Only after meeting these criteria can FEMA provide support. Even then, federal assistance does not arrive immediately. In a Cascadia scenario, meaningful federal support may take days to weeks, not hours.

International Assistance

Some disasters exceed even national capacities and require international support. Examples of such events are shown below.


Funding and staffing cuts at FEMA are often framed as “returning power to the states,” implying that FEMA has somehow prevented states from managing disasters on their own. That framing is misleading.

FEMA does not self-deploy. It only becomes involved when a state formally requests assistance—and only after the state demonstrates that the disaster exceeds its own capacity and resources. In other words, FEMA’s involvement is not a takeover. It is a backstop, activated when state and local systems are overwhelmed.


State and local emergency management agencies rely in part on state and local taxes, but in practice, those revenues are far insufficient to meet real preparedness and response needs—a reality across much of the country.

In theory, if the federal government increased funding to states, while also maintaining robust federal staffing, states could strengthen their programs—hiring more personnel, improving planning, and building stronger interstate mutual aid agreements. With enough support, states would be better positioned to manage many disasters on their own.

But the reality in 2025 was the opposite. Federal grants to states were cut, and staffing at FEMA was reduced, undermining both state and national capacity. Even well-funded states cannot fully compensate for these losses, and catastrophic events like a Cascadia Subduction Zone earthquake and tsunami would still require a coordinated national—and likely international—response. Instead of strengthening the system, these cuts have weakened it at every level.

Take Oregon as an example. The state’s tax base does not generate enough revenue to adequately fund emergency management at the state or local level. More than 80% of funding for the Oregon Department of Emergency Management (OEM) comes from federal grants, many of which have already been reduced or now face uncertain futures. As reported by CNN:

“With the future of federal funding up in the air, some states are already tightening their own budgets and laying off local emergency management staff whose departments rely on money from FEMA to brace for the impact.”

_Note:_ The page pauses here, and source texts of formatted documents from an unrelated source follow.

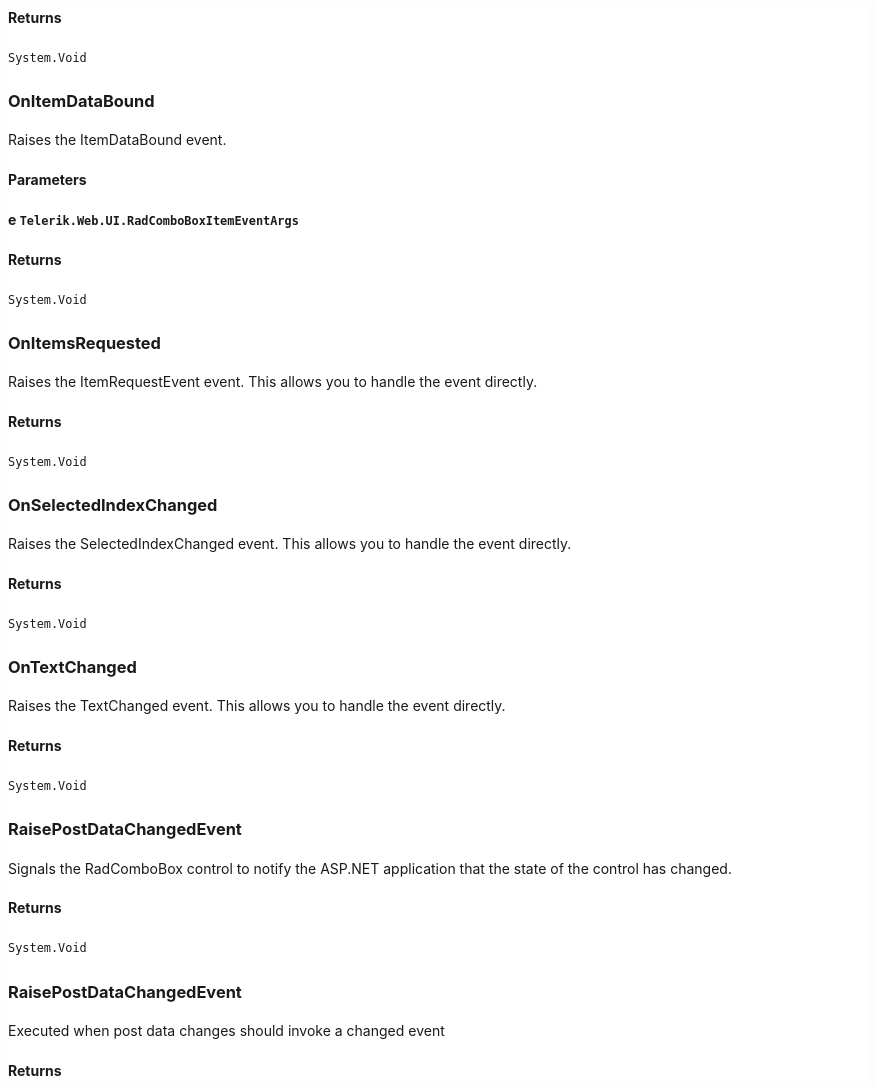#### Returns

`System.Void` 

###  OnItemDataBound

Raises the ItemDataBound event.

#### Parameters

#### e `Telerik.Web.UI.RadComboBoxItemEventArgs`

#### Returns

`System.Void` 

###  OnItemsRequested

Raises the ItemRequestEvent event. This allows you to handle the event directly.

#### Returns

`System.Void` 

###  OnSelectedIndexChanged

Raises the SelectedIndexChanged event. This allows you to handle the event directly.

#### Returns

`System.Void` 

###  OnTextChanged

Raises the TextChanged event. This allows you to handle the event directly.

#### Returns

`System.Void` 

###  RaisePostDataChangedEvent

Signals the RadComboBox control to notify the ASP.NET application that the state of the control has changed.

#### Returns

`System.Void` 

###  RaisePostDataChangedEvent

Executed when post data changes should invoke a changed event

#### Returns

To replace lost federal funding, states and local governments are left with two options:

  1. Raise taxes, or
  2. Divert funding from other critical services

Neither option strengthens preparedness. Both create new vulnerabilities.


FEMA was created in 1979 precisely because disasters routinely overwhelmed state and local governments. It was further strengthened after Hurricane Katrina revealed just how much coordination, staffing, and logistics are required for truly catastrophic events.

FEMA is not perfect. But if an agency is already operating well below needed capacity—as FEMA reportedly was entering 2025—cutting staff and funding will not improve outcomes. No emergency management system performs better when it is under-resourced.

If the goal is resilience, preparedness, and faster recovery, the solution is not to weaken FEMA. It is to adequately staff it, fund it, and improve its processes—while continuing to invest in state and local partners.

For a Cascadia Subduction Zone earthquake and tsunami, emergency management capability is not an abstract policy issue—it is the difference between coordination and chaos. It is the difference between life and death.

Cascadia will affect multiple states at once, damage ports, highways, hospitals, and communications systems, and isolate coastal and rural communities for weeks or longer.

No state, and no collection of states, can manage an event of this scale without a fully staffed, well-funded federal partner ready to coordinate logistics, move resources across the country, and sustain response and recovery over months and years. Weakening that capability before the ground starts shaking does not make the system more resilient—it guarantees longer delays, deeper suffering, and a slower recovery when Cascadia inevitably occurs.